Juristischer Kommentar zur „Scharia-Polizei“

Rechtswissenschaftler Fabian Wittreck zu einer Salafisten-Aktion in Wuppertal

Fabian-wittreck

Prof. Dr. Fabian Wittreck

Zur staatlichen Reaktion auf eine salafistische Straßenaktion unter dem Titel „Scharia-Polizei“ in Wuppertal hat sich Rechtswissenschaftler Prof. Dr. Fabian Wittreck vom Exzellenzcluster in einem Beitrag auf der Website www.religion-und-politik.de des Exzellenzclusters geäußert. Der juristische Kommentar erschien zuerst in der Schriften-Reihe Analysen und Argumente der Konrad-Adenauer-Stiftung (KAS). In der Ausgabe vom 18. September legt Prof. Wittreck dar, welche Normen und ungeschriebenen Voraussetzungen des deutschen Rechts dem Staat Spielräume und Grenzen im Umgang mit derartigen Aktionen setzen.
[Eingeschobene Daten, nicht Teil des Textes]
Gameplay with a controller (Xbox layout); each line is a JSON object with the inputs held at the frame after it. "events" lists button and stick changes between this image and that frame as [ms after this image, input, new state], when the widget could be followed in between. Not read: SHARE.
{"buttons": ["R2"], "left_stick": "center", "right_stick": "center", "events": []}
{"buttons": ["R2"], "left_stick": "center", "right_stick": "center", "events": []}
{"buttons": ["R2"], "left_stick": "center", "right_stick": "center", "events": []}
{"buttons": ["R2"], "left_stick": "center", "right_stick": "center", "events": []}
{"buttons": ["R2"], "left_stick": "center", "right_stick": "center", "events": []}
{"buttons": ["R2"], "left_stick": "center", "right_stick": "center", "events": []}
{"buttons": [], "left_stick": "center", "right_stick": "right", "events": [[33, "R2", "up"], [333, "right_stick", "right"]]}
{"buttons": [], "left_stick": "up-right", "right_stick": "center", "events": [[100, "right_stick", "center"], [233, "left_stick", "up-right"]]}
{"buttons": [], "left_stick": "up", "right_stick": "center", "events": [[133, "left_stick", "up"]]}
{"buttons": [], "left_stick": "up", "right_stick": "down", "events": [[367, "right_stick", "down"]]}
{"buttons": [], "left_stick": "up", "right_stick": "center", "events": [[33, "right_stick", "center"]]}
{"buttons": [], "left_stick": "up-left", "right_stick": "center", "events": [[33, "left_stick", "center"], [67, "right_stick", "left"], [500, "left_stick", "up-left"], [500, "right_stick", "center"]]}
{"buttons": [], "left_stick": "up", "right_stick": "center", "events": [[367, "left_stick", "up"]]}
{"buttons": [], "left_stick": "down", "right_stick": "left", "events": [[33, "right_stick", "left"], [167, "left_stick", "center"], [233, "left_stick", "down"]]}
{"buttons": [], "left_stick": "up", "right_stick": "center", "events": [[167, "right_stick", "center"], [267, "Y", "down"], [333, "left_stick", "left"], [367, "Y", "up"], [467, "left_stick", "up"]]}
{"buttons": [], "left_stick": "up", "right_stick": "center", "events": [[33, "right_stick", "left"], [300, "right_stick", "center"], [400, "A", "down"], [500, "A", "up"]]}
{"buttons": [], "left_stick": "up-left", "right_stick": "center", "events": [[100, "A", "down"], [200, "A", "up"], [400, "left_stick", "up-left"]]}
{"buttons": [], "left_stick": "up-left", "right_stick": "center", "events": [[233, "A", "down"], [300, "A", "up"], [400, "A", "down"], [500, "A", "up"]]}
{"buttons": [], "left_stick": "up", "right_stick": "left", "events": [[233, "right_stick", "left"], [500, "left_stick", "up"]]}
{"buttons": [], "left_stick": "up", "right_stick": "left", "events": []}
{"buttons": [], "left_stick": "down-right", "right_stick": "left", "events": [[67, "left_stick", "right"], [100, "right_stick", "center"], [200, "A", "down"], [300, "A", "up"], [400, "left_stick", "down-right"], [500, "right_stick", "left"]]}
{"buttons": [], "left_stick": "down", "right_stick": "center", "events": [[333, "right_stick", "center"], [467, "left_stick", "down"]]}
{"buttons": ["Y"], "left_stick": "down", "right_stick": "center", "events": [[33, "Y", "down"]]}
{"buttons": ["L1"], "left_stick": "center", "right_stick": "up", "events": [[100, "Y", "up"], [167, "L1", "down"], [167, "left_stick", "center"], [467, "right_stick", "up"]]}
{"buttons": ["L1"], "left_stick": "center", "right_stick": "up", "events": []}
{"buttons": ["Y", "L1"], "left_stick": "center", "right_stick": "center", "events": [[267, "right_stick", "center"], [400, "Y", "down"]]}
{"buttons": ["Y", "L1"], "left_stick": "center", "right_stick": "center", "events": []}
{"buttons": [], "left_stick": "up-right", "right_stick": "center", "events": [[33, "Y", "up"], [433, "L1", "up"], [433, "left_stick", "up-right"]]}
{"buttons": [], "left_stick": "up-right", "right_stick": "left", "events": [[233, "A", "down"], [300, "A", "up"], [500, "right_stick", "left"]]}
Salafisten in Wuppertal hatten nach Polizeiangaben junge Menschen angesprochen und versucht, sie anzuwerben. Sie sollen Passanten auch zu Predigten eingeladen und darauf hingewiesen haben, dass Alkohol und Glücksspiel nach den Regeln des islamischen Rechts nicht erlaubt seien. Die Verantwortlichen sprachen später von einem „PR-Gag“. (han)

Der Beitrag

Anfuehrungszeichen

Der Auftritt mehrerer Salafisten, die in orangefarbenen Warnwesten mit dem Aufdruck „Shariah Police” in Wuppertal „Streife“ gegangen sind und dabei offenbar Passanten aufgefordert haben, sich an die Gebote des islamischen Rechts (oder besser dessen durchaus eigene Deutung durch die Salafisten) zu halten, hat für einige Aufregung gesorgt – auch wenn die Urheber nunmehr eilig versichern, die ganze Aktion sei lediglich ein „PR-Gag“ gewesen. Selbst wenn dies zutreffen sollte, wirft die Angelegenheit gleich eine ganze Reihe von Rechtsfragen auf.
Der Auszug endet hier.